Many of the world’s most popular sandwiches gained popularity for the first time among the working classes, such as the generous Cuban sandwich. Cuban workers during the early 20th century often bought hot meat and cheese sandwiches from vendors stationed at their workplaces. When many of these workers migrated to the United States, especially the South Florida region, they brought many of their recipes and food traditions with them, including the original ingredients of their beloved “Cuban sandwich,” otherwise known as Cuban.
Thin slices of ham and Swiss cheese are common ingredients in Cuban sandwiches.

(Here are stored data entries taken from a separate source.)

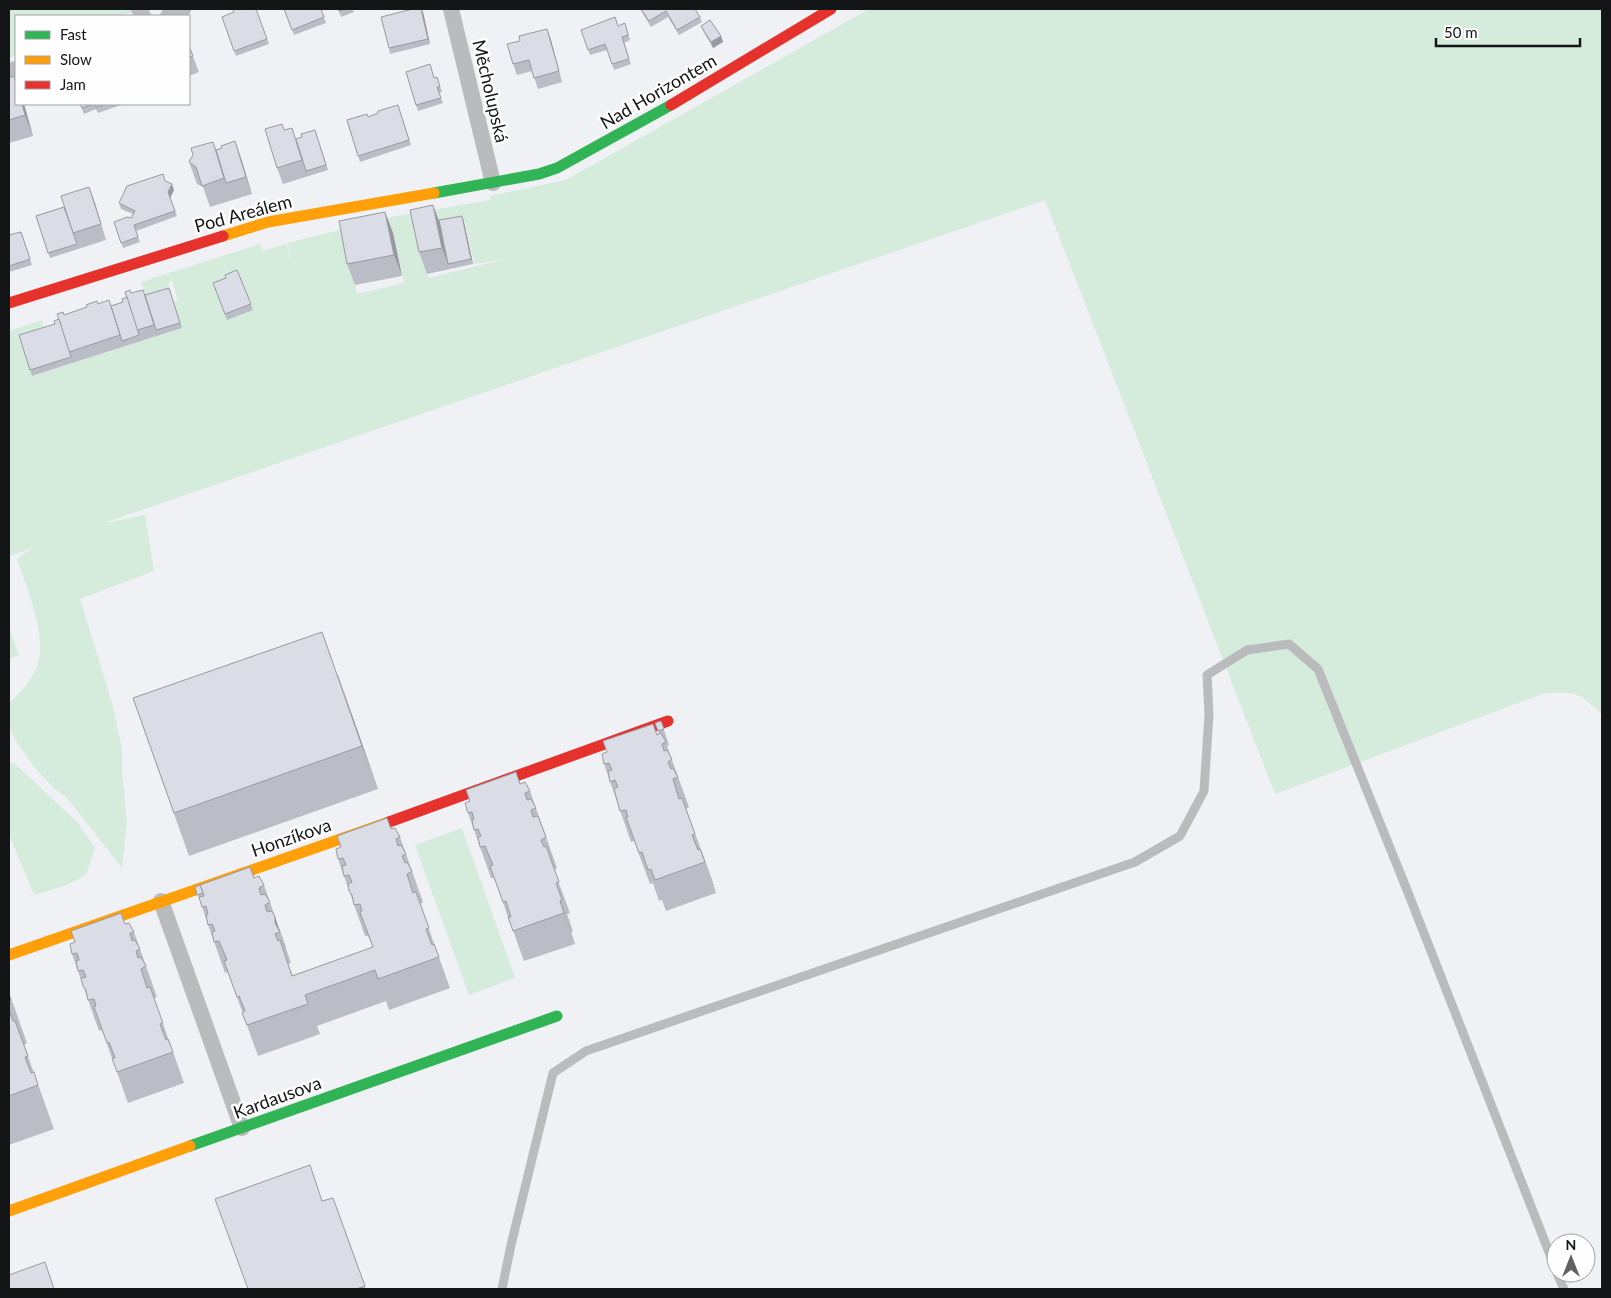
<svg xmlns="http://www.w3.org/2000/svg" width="1611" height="1298" font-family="Lato,sans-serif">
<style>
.green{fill:#d5ebdb;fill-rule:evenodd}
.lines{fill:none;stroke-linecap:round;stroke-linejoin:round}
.lane{stroke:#babbbc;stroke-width:9}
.street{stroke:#babbbc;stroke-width:16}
.fast{stroke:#30b455;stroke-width:11}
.slow{stroke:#ff9f0a;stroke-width:11}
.jam{stroke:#e5322d;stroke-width:11}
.wall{fill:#bbbdc6}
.shaded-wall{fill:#999aa1}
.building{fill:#dadce6;stroke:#999aa1}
.labels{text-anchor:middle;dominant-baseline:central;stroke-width:5;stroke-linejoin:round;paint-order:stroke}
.street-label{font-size:18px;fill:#141516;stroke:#fefeff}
</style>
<rect width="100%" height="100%" fill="#eff1f4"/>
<g class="green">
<path d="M 9,9 L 132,9 L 133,12 L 121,16 L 16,16 L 16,55 L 9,58 Z"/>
<path d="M 869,9 L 1602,9 L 1602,714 L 1582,697 L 1572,693 L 1545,693 L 1275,794 L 1045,200 L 101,524 L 145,515 L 154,571 L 80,599 L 113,706 L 122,750 L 122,771 L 127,821 L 122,868 L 68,799 L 53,787 L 34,767 L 16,741 L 9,728 L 9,703 C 17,696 26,687 32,677 C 53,645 28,593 17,559 L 32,548 L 9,556 L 9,331 L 42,320 L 45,333 L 33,376 L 181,328 L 174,302 L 178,300 L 172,281 L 168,283 L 171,293 L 147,300 L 141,282 L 260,244 L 262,251 L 286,244 L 295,269 L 287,243 L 396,216 L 491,200 L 490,196 L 566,180 ZM 465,222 L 474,264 L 506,259 L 428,278 L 418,232 ZM 393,234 L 404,283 L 357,294 L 347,243 Z"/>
<path d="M 9,628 L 19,655 L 9,659 Z"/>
<path d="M 13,762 L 76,821 L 95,848 L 86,875 L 67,885 L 34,895 L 9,834 L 9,765 Z"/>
<path d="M 462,828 L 515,978 L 469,995 L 415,845 Z"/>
</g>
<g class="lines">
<g class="lane">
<path d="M 1557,1273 L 1564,1289"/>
<path d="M 502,1289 L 511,1245 L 553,1073 L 586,1051 L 1135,862 L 1180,836 L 1204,791 L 1209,714 L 1207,675 L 1247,650 L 1289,644 L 1318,669 L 1407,890 L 1556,1270"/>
</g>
<g class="street">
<path d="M 139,9 L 143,16"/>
<path d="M 451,9 L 493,183"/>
<path d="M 168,16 L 183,9"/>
<path d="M 9,71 L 16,69"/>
<path d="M 161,901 L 242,1128"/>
</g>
<g class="fast">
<path d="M 434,193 L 539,174 L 557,168 L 671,105"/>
<path d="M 190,1146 L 557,1016"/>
</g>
<g class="slow">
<path d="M 223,236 L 268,222 L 434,193"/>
<path d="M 9,955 L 389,822"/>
<path d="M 9,1211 L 190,1146"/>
</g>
<g class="jam">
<path d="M 671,105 L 831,9"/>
<path d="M 9,303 L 223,236"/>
<path d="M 389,822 L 668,721"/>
</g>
</g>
<g class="wall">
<path d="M 256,9 L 269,44 L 236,56 L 222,17 L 242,10 Z"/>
<path d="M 284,9 L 321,9 L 326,23 L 294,35 Z"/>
<path d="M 338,9 L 352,9 L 354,12 L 341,17 Z"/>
<path d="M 640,9 L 695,9 L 700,17 L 702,22 L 679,35 L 668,17 L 651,27 Z"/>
<path d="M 423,12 L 430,44 L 390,54 L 389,48 Z"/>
<path d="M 618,26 L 627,29 L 630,40 L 624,43 L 631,64 L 614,70 L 607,50 L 590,55 L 581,30 Z"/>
<path d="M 701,26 L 721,36 L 723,42 L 713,48 L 703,31 Z"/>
<path d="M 547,29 L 551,40 L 562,82 L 538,89 L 532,71 L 517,75 L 513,64 L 520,41 Z"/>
<path d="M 189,46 L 199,72 L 189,76 Z"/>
<path d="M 437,77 L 442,92 L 439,93 L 443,103 L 418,111 L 416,105 L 435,78 Z"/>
<path d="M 9,78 L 16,104 L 24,104 L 33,136 L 9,143 Z"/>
<path d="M 80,104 L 124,104 L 98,113 L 96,109 L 84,114 Z"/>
<path d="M 398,105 L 411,145 L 360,162 L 347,120 L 368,117 Z"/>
<path d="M 315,130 L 328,170 L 283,184 L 277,168 L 296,139 L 302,137 Z"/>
<path d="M 235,141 L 252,194 L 210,207 L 203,187 L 197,184 L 189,162 L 213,142 L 216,150 L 222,148 Z"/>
<path d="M 89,187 L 106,240 L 50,258 L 36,216 L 64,207 Z"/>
<path d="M 174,190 L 170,198 L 177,216 L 136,231 L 140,242 L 123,248 L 114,222 L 131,218 L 133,214 L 121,209 L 119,203 Z"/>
<path d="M 385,212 L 393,233 L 402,276 L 355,285 L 347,264 Z"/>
<path d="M 439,220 L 464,222 L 473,264 L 427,274 L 419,252 Z"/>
<path d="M 21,232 L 32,265 L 9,272 L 9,235 Z"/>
<path d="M 237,270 L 253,310 L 227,320 L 213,283 L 226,278 Z"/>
<path d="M 169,288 L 182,328 L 141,341 L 141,340 L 141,341 L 32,376 L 19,335 L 55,324 L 64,315 L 98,304 L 111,306 L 123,302 L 131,293 L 145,295 Z"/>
<path d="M 338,675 L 378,789 L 189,856 L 133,698 Z"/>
<path d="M 661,721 L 669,745 L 667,746 L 689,807 L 686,809 L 716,893 L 666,911 L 662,900 L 659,901 L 653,883 L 650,884 L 634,841 L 631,842 L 604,764 L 659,734 L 655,723 Z"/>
<path d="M 520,784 L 530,791 L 557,868 L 554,870 L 570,913 L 567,914 L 573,931 L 571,932 L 575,944 L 524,961 L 494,878 L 491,878 L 468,813 Z"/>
<path d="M 391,829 L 400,837 L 423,902 L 420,904 L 450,988 L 389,1010 L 386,1001 L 317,1026 L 320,1034 L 258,1056 L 228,972 L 225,973 L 195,887 L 254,878 L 264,885 L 291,963 L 288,964 L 293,976 L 373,947 L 368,936 L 365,936 L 338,859 Z"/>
<path d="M 125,924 L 134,932 L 157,997 L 154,998 L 184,1083 L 128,1103 L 102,1030 L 99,1031 L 72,954 Z"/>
<path d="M 9,992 L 27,1043 L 24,1045 L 54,1129 L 9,1145 Z"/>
<path d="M 333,1198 L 366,1289 L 248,1289 L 323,1201 Z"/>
</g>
<g class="shaded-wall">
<path d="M 421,9 L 423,12 L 430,44 L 428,39 Z"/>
<path d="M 547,29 L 551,40 L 562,82 L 559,71 Z"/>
<path d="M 721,36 L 723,42 L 713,48 L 711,42 Z"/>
<path d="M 22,104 L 24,104 L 33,136 L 25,115 Z"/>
<path d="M 235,141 L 241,158 L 252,194 L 246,177 Z"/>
<path d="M 172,184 L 174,190 L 170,198 L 177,216 L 168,192 Z"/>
<path d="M 89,187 L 95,203 L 106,240 L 101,224 Z"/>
<path d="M 433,205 L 441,226 L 448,264 L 442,248 Z"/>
<path d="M 385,212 L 393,233 L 402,276 L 394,255 Z"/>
<path d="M 462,216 L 464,222 L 473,264 L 471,259 Z"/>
<path d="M 338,675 L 378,789 L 362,746 Z"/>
<path d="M 682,798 L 712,880 L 716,893 Z"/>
<path d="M 560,901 L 571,932 L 575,944 L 564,913 Z"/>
<path d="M 275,917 L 286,948 L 286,950 L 280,932 L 275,923 Z"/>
</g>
<g class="building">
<path d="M 233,9 L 241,9 L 242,10 L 244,9 L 256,9 L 267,39 L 234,51 L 222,17 L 234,12 Z"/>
<path d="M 284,9 L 321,9 L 324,17 L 292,30 Z"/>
<path d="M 338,9 L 346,9 L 339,11 Z"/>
<path d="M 413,9 L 421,9 L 428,39 L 389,48 L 381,17 Z"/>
<path d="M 641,9 L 695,9 L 700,17 L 677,30 L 666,11 L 649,21 Z"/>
<path d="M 615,17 L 618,26 L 625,23 L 628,35 L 622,37 L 629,59 L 612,64 L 605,44 L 588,50 L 581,30 Z"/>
<path d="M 710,20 L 721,36 L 711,42 L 701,26 Z"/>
<path d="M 547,29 L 559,71 L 534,78 L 529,60 L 513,64 L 507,44 L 520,41 L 519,36 Z"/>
<path d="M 189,46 L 193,56 L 189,57 Z"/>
<path d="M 430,64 L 434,78 L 437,77 L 440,87 L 437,87 L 441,98 L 416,105 L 406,72 Z"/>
<path d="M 14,76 L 16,84 L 16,104 L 22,104 L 25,115 L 9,120 L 9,78 Z"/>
<path d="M 80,104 L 106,104 L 96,107 L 95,104 L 82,108 Z"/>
<path d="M 398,105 L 409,140 L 358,156 L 347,120 L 367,114 L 368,117 L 378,113 L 378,111 Z"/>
<path d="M 282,124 L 284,130 L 292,128 L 302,160 L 277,168 L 265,129 Z"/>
<path d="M 315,130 L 326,165 L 306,171 L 296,139 L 302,137 L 301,134 Z"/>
<path d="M 235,141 L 246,177 L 226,183 L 216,150 L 222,148 L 221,146 Z"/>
<path d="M 213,142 L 224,178 L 202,186 L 196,167 L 189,162 L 193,155 L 191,148 Z"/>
<path d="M 163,174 L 165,181 L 172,184 L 168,192 L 175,211 L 134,225 L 138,237 L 121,243 L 114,222 L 127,217 L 131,218 L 135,211 L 119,203 L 127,186 Z"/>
<path d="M 89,187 L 101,224 L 73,233 L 61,196 Z"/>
<path d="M 433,205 L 442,248 L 419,252 L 410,210 Z"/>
<path d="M 64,207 L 77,244 L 48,253 L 36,216 Z"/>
<path d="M 385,212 L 394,255 L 347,264 L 339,221 Z"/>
<path d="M 462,216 L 471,259 L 448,264 L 439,220 Z"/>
<path d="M 21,232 L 30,259 L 9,266 L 9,235 Z"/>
<path d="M 237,270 L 251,304 L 225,314 L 213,283 L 226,278 L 225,275 Z"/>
<path d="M 169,288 L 180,323 L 156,330 L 145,295 Z"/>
<path d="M 130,290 L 131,293 L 143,290 L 154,325 L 137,330 L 125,292 Z"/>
<path d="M 127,297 L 139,335 L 122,341 L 111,306 L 123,302 L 122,299 Z"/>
<path d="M 109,300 L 120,335 L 69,352 L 57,314 L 63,312 L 64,315 L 87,307 L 86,305 L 97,301 L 98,304 Z"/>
<path d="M 59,319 L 71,357 L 30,370 L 19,335 L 55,324 L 54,321 Z"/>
<path d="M 322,632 L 362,746 L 174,813 L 133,698 Z"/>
<path d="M 661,721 L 664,729 L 658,731 L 655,723 Z"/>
<path d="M 653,724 L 657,735 L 661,733 L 666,742 L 662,744 L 664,751 L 667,750 L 672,759 L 668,762 L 671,769 L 673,768 L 678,777 L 673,779 L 677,792 L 679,799 L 682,798 L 695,834 L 692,835 L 698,850 L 700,849 L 705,862 L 655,880 L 651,869 L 648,870 L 642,852 L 639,853 L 626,817 L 628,817 L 626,810 L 620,811 L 614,789 L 618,787 L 615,780 L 610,782 L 608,771 L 612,770 L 609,763 L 604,764 L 602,754 L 607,752 L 603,741 Z"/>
<path d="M 516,772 L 520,784 L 525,782 L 530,791 L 525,793 L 527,800 L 531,799 L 536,808 L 531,810 L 533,817 L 538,816 L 546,837 L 541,840 L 544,847 L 546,846 L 559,882 L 556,883 L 562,900 L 560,901 L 564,913 L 513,931 L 508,917 L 511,917 L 506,901 L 503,902 L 490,866 L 493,865 L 485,846 L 480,847 L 478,837 L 481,836 L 478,829 L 474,830 L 472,820 L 474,819 L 472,812 L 468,813 L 465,803 L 470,801 L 466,790 Z"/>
<path d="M 387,818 L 391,829 L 395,828 L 400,837 L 396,839 L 398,846 L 401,845 L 406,854 L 402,856 L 405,863 L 407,862 L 412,871 L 407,874 L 411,887 L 413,893 L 416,892 L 429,928 L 426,929 L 432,945 L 434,944 L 439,957 L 378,979 L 375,970 L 305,995 L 308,1004 L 247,1025 L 242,1013 L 245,1011 L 239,996 L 237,997 L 224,961 L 227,960 L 219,941 L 214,942 L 212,932 L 215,931 L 212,924 L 208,925 L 206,915 L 208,914 L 206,906 L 202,907 L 199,897 L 204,896 L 200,885 L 250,867 L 254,878 L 259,876 L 264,885 L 259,888 L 261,895 L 265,894 L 270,902 L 265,905 L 267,912 L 272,911 L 275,917 L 275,923 L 280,932 L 275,934 L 278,941 L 280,940 L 292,976 L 373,947 L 360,912 L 362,911 L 360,904 L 354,905 L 352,895 L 349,891 L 348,884 L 352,882 L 349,875 L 344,876 L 342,866 L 346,865 L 343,858 L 338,859 L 336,849 L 341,847 L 337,836 Z"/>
<path d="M 200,885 L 203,893 L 197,895 L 195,887 Z"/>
<path d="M 121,913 L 125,924 L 129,923 L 134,932 L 130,933 L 132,941 L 135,940 L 140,949 L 136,951 L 138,958 L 141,957 L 146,966 L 141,969 L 147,988 L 150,987 L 163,1023 L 160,1024 L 166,1040 L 168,1039 L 173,1052 L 117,1072 L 112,1058 L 115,1058 L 109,1042 L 107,1043 L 94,1007 L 96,1006 L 94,999 L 88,1000 L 86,990 L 83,986 L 81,978 L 86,977 L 83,970 L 78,971 L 76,961 L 79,960 L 77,953 L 72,954 L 70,944 L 75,942 L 71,931 Z"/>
<path d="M 9,995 L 11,1000 L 9,1001 Z"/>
<path d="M 9,1010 L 13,1021 L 15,1021 L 28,1056 L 25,1057 L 31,1073 L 34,1072 L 38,1085 L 9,1096 Z"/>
<path d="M 310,1165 L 322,1201 L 333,1198 L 365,1286 L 356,1289 L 248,1289 L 215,1199 Z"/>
<path d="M 45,1262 L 54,1289 L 9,1289 L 9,1275 Z"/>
</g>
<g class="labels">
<g class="street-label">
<text transform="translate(491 91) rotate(77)">Měcholupská</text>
<text transform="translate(658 91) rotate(-30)">Nad Horizontem</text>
<text transform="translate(243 213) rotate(-15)">Pod Areálem</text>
<text transform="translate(291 837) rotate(-19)">Honzíkova</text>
<text transform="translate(277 1097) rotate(-20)">Kardausova</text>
</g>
</g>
<rect width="1611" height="1298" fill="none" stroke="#141516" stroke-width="20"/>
<rect x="15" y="15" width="175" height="90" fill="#fefeff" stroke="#a0a1a2"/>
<rect x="25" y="31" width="25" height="8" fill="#30b455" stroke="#a0a1a2"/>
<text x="60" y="40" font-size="15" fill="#141516">Fast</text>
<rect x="25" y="56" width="25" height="8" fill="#ff9f0a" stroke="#a0a1a2"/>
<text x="60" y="65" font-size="15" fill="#141516">Slow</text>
<rect x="25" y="81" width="25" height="8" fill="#e5322d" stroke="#a0a1a2"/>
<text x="60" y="90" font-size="15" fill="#141516">Jam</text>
<g transform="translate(1571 1258)"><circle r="24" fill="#fefeff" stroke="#a0a1a2"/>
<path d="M0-4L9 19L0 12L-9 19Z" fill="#616264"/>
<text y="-8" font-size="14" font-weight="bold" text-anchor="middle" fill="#141516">N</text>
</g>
<path d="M1436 38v8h144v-8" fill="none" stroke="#141516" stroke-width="2.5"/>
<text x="1444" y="38" font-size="15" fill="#141516" stroke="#fefeff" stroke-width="4" paint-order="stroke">50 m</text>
</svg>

A traditional Cuban sandwich starts with a special Cuban bread similar to long French buns. Originally, local bakeries spent the early morning hours baking light, crispy Cuban breads, which were then delivered to customers by hanging from an outside nail. Cuban bread has a very short shelf life, so most recipients make a Cuban sandwich within hours of receiving or purchasing the bread.
Some variations of a Cuban sandwich call for fresh tomatoes and mayonnaise.
Cuban bread is sliced in half like a submarine or hoagie bread and then buttered. Thin slices of roast pork marinated in mojo sauce are then added to the sandwich, followed by thin slices of ham. In the Tampa, Florida area, where the Americanized version of the Cuban sandwich is believed to have originated, ham can be substituted for thin slices of salami. Then comes a layer of Swiss cheese, followed by thin slices of dill pickle.
A Cuban sandwich may feature mustard.
Traditionally, mustard is the only condiment added to a Cuban sandwich, although it is not uncommon to find mayonnaise, lettuce, and tomato added later. A Cuban sandwich can be served cold, but it is usually placed in a heated sandwich maker until the cheese has melted and the bread is grilled. Since authentic Cuban bread can be hard to come by, some eateries use Italian panini bread as a viable alternative.
The ingredient that most defines an authentic Cuban sandwich is marinated roast pork. The mojo marinade gives the meat a distinct citrus tone, along with a savory garlic flavor. Much like Chicago’s deep pizzas or Philadelphia’s Philly cheese steaks, many Cuban sandwich enthusiasts say the most authentic version of the sandwich is found in the Tampa, Florida area. While many of the ingredients can be found elsewhere or prepared at home, only a few bakeries in the South Florida area can produce authentic Cuban bread acceptable enough for the traditional Cuban sandwich.